Thursday, September 4, 2014

"Bo Diddley" (Bo Diddley)

It takes a special brand of audacity to name a song after yourself.  Then again, Ellas McDaniel (a.k.a. Bo Diddley) had every reason to be audacious.  He was a multi-instrumentalist, who knew how to play everything from classical violin to trombone, in addition to guitar.  He invented and built the rectangular-shaped instrument that became his calling card.  And, most importantly, he found a way to bridge the electric blues from the South Side of Chicago where he was raised with the intricate polyrhythms and harmonies he'd grown up hearing in church, laying the foundations of rock & roll.
He was indeed "The Originator" (a title he gave himself).
The song "Bo Diddley" was one of those rare tunes that my dad would crank up whenever he'd hear it on oldies radio.  Its easy rhyme scheme, a take-off on the traditional lullaby "Hush, Little Baby," appealed to me as a kid because I could sing along.  So I always associate it with Sunday drives out in the country or camping trips with him in the South Carolina foothills.

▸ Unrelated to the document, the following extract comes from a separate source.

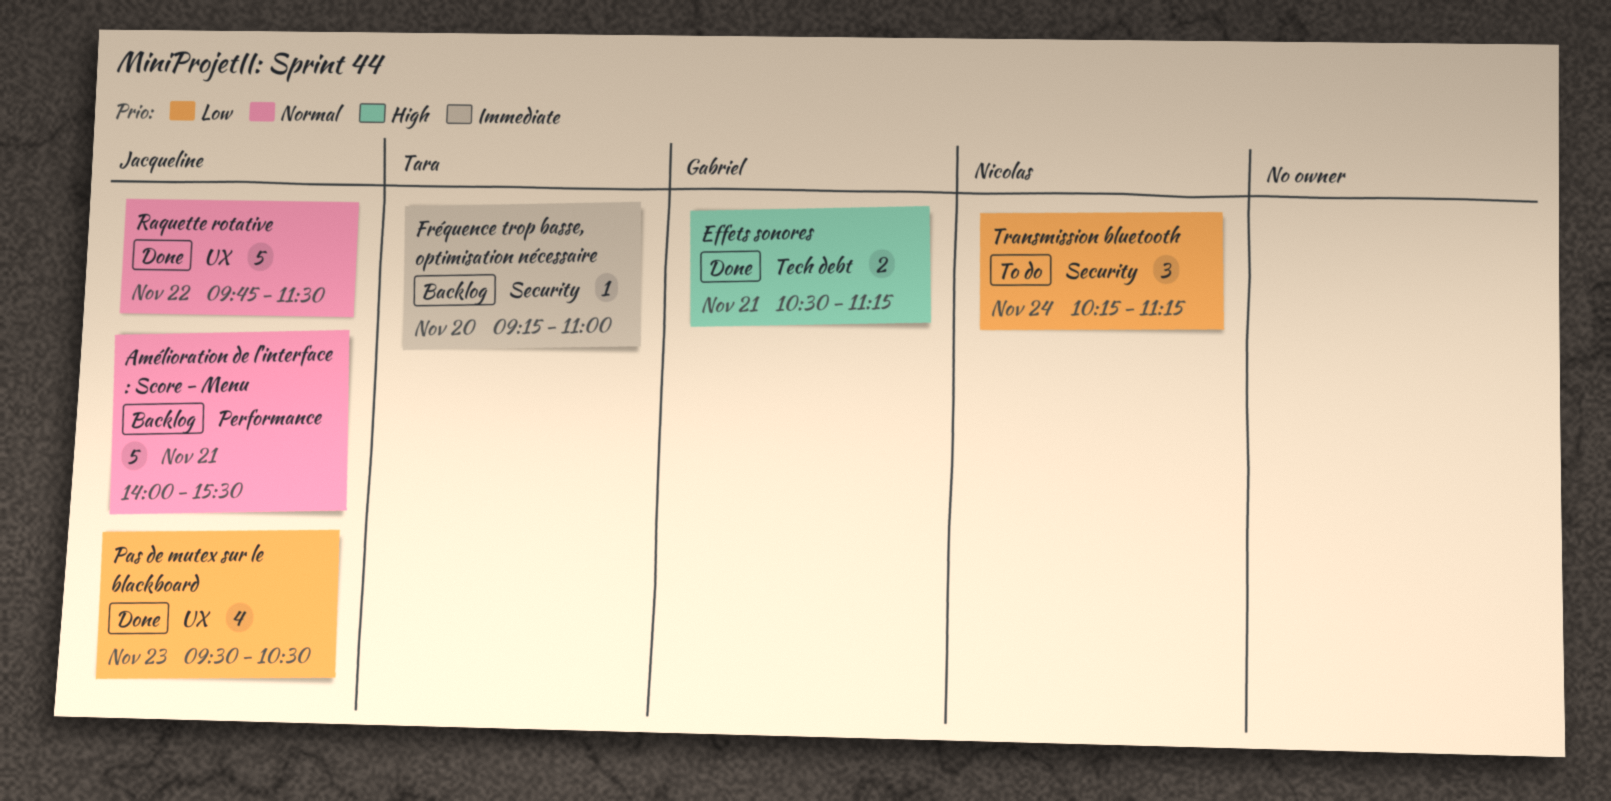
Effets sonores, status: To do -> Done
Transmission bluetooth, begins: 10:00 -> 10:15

For as simple as the song sounds, it actually was pretty groundbreaking.  The "shave-and-a-haircut"/3-2 clave rhythm that drives the track was pretty unusual for pop music in its day.  It's derived from the rhythm of the West African juba dance, where one uses the body to create percussion.  The dance basically got transformed into the hambone here in the U.S., which also incorporates slapping your knees/thighs/chest/etc. to create a beat while singing or speaking rhyming couplets.  Long story short, the so-called "Bo Diddley Beat" became one of the pillars of rock and roll, with everyone from Buddy Holly to The Clash referencing it in some way over the years.
The guitar effects on the song are also pretty notable because no one else at the time (1955) was attempting anything quite like it.  Diddley's whacked out tremolo, which warbles in perfect syncopation with the drums, points the way to the kind of guitar effects and distortion that Jimi Hendrix would make part of his sound more than a decade later.